Luensmann, after a long, tedious process in which he said he learned patience and “rolling with the punches,” is ready.

“I’m been champing at the bit,” he said. “They’ve had to hold me back a little bit. I’m pent up, and I’m ready to go.”

Winning Now

Erstad said he received a text from a veteran on the team who – no offense to a freshman recruiting class ranked No. 16 nationally – was “sick and tired” of everybody talking about building for the future.

Said the player’s text: “We’re going to win now, and we want to win now.”

After all, it’s not like the upperclassmen don’t know how to win, Erstad said, pointing to the aforementioned Big Ten conference crown and NCAA regional appearances.

“This is my kind of team," Erstad said. "We’ve got some fighters on this team, and they’re going to be fun to watch.”

That said, Erstad is eager to see how this blend of upperclassmen and highly-touted freshmen will mesh.

“Until we get punched in the face, we’re not going to know what really happens,” Erstad said. “It’s one of those things where I’m done talking. The boys are ready to play.”

Dawson To NFL

He may have spent only one season at Nebraska, but that was all the time defensive line coach Mike Dawson needed to make a positive, lasting impression on at least one of his players.

Sophomore Ben Stille of Ashland expressed his thanks and gratitude to Dawson, through a Tweet on Monday, after the announcement Dawson had taken an NFL assistant coaching position with the New York Giants.

Under Dawson last season, the Nebraska defensive line totaled 25 tackles for loss, or 11 more than the previous season. Stille finished with 25 tackles, one more than his freshman season, and five sacks, an increase of 1.5.

Dawson spent three seasons on Frost’s staff – two at UCF, one in Lincoln – after having spent three seasons on the Philadelphia Eagles’ staff. Prior to that, Dawson made assistant coaching stops on the collegiate level at Boston College, Akron, New Hampshire, Pittsburgh and Maine.

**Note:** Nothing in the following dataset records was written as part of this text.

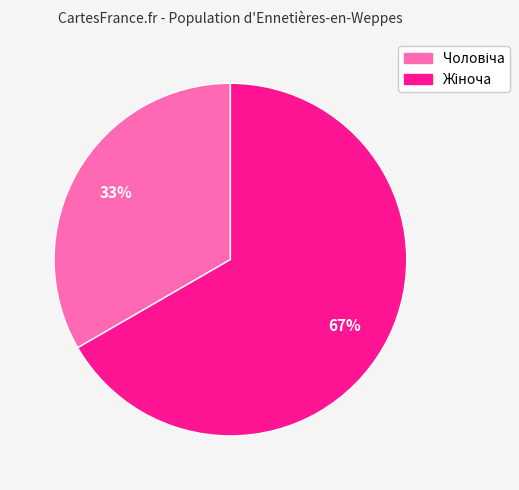

Is there a majority slice in this chart?

Yes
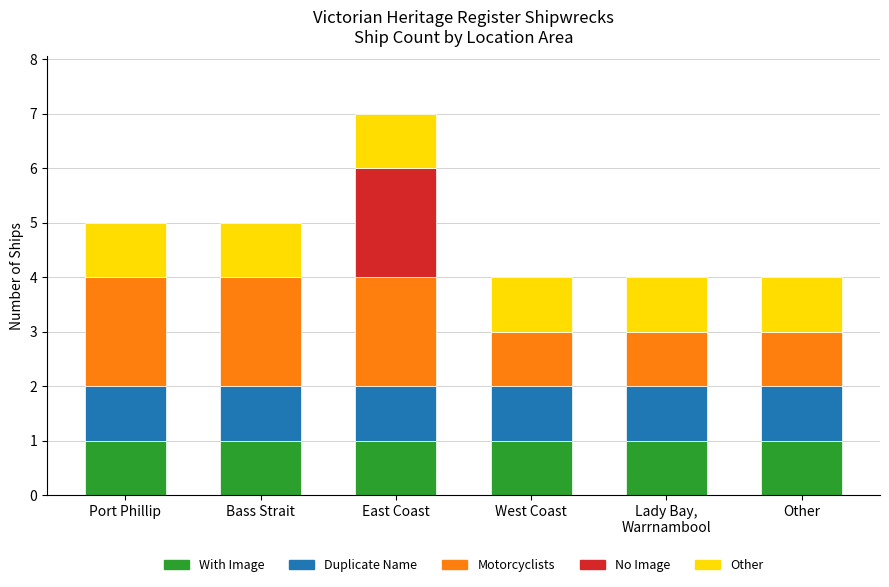

At which category is the sum across all series the highest?

East Coast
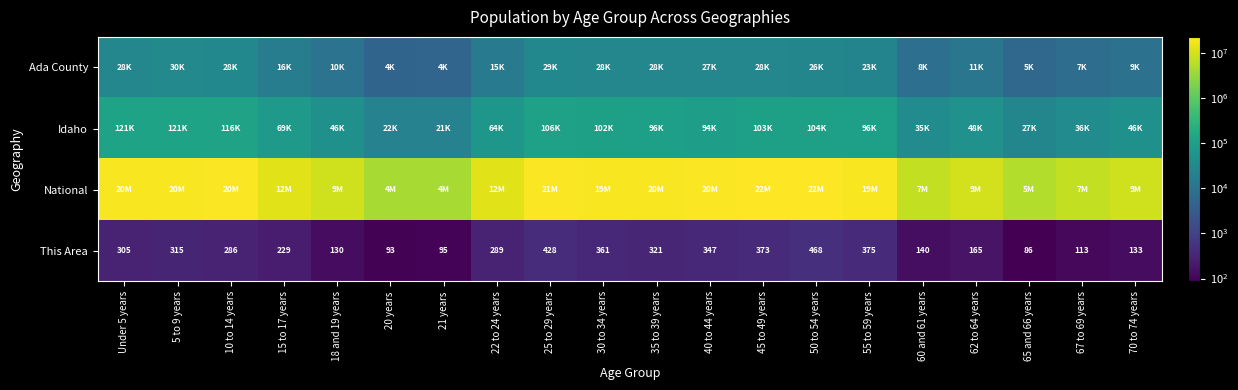

Where does the This Area series first go above 289?

Under 5 years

“Mike is a man of great character, an outstanding teacher, relates well to players and is a tremendous asset for any coaching staff,” Frost said in a statement. “When you are fortunate to have outstanding coaches on your staff, they are going to have other opportunities in this profession. We will miss Coach Dawson, but wish him and his family the best as he takes the next step in his career with the Giants.”

Nebraska begins spring practices March 4. The Huskers will conclude spring with the April 13 Red-White Spring Game, which will kick off at 1 p.m. on BTN. For the second consecutive year, the Spring Game is sold out.